Tous les ans, le 21 janvier, Bonne Maman fait dire une Messe pour Louis XVI. Nous y assistons tous et chaque année Bonne Maman est harcelée de questions sur la mort du pauvre roi, sur son grand-père, Bon Papa d’Hangest qui fut, lui aussi, emprisonné et guillotiné à Arras ; sur le Père de Bonne Maman qui avait fait sa première communion, caché, avec les siens, dans une cave, qui ne riait jamais et qui avait une si belle collection de tulipes. Bonne Maman était une royaliste ardente. Elle lisait L’Univers et avait une grande admiration pour Louis Veuillet. Elle discutait passionnément ses opinions avec mon Père, bonapartiste lui ; mais Papa l’aimait et respectait ses idées, la sentant si proche, encore, du roi martyr.

Elle avait vu tant souffrir autour d’elle et avait été élevée dans l’épouvante de la révolution qui avait fauché les siens et ruiné sa famille.

Bonne Maman parlait aussi souvent d’un de ses très chers Cousins, M. Emmanuel Bailly de Surcy, de Berteaucourt, qui, avec Ozanam, avait fondé les conférences de St Vincent-de-Paul. Ses deux fils furent les admirables pères Vincent de Paul et Emmanuel Bailly.

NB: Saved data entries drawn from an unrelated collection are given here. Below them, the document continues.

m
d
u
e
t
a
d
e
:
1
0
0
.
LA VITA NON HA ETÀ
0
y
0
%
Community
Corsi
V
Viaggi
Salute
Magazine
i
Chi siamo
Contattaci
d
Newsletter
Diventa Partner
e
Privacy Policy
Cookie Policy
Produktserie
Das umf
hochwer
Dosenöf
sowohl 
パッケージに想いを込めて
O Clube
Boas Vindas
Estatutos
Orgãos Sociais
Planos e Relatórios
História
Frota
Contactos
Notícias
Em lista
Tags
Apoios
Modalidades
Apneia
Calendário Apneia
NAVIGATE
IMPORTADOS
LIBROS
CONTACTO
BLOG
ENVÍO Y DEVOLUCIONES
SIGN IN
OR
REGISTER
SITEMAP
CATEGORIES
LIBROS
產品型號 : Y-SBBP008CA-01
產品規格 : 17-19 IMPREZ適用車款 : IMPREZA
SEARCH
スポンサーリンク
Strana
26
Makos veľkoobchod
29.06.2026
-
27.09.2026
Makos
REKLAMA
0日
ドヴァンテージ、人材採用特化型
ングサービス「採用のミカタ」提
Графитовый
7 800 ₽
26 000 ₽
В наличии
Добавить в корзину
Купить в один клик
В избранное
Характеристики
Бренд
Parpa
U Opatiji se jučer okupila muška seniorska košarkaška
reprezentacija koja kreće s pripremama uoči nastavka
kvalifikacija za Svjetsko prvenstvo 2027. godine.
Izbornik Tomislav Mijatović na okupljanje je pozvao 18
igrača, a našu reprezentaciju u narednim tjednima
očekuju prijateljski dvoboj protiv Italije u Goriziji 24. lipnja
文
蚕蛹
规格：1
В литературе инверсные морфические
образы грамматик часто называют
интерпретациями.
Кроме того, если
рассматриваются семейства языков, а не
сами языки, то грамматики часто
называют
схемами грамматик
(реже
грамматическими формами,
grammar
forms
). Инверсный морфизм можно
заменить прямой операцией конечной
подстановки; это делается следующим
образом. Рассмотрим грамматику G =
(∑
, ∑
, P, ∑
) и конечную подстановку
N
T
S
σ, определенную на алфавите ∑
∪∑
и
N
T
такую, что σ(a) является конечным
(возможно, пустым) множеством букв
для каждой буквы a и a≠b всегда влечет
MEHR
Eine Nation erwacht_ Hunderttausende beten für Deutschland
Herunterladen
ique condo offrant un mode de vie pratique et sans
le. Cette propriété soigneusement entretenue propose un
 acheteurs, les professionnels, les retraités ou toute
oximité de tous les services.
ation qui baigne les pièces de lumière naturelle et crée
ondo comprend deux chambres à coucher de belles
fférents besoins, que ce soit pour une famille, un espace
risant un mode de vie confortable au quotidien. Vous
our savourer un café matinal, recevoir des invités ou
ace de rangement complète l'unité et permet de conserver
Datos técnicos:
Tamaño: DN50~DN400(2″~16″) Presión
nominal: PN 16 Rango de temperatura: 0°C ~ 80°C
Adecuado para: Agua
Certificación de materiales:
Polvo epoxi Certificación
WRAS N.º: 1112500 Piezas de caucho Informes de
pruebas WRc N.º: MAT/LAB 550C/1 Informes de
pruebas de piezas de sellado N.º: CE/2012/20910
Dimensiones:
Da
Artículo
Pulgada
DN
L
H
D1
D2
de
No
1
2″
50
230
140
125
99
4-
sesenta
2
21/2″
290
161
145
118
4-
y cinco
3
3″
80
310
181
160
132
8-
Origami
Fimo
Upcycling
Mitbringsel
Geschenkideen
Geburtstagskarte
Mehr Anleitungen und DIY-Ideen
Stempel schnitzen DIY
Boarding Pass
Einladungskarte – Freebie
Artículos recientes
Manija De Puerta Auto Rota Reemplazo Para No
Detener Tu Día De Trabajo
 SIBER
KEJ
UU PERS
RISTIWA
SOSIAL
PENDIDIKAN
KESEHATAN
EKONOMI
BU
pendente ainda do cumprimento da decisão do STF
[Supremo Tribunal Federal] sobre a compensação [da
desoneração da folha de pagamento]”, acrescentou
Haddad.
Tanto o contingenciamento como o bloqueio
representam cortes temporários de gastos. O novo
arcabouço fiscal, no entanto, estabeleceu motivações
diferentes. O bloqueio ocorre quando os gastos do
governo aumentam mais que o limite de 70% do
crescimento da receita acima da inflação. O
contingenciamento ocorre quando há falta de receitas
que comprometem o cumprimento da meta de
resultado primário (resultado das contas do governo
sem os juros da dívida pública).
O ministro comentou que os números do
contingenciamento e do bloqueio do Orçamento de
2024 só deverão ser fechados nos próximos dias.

Bonne Maman avait eu un grave accident à l’âge de 25 ans. Elle avait fait une chute sur un genou et ne s’en était jamais bien guérie. Elle ne pouvait aller à l’église, au village, à la ville, sans sa voiture. C’était un petit panier à quatre roues. Elle conduisait elle-même son cheval qui était un poney portant le nom de Colibri.

Souvent elle prenait auprès d’elle ses petits-enfants, et je me figure que si pareil équipage apparaissait maintenant au tournant de la route, il aurait un succès fou.

Une Bonne Maman en papillotes, entourée d’une nichée de minois roses et Colibri galopant, avec sa longue queue noire qui balayait la terre, et sa crinière qui volait comme une chevelure.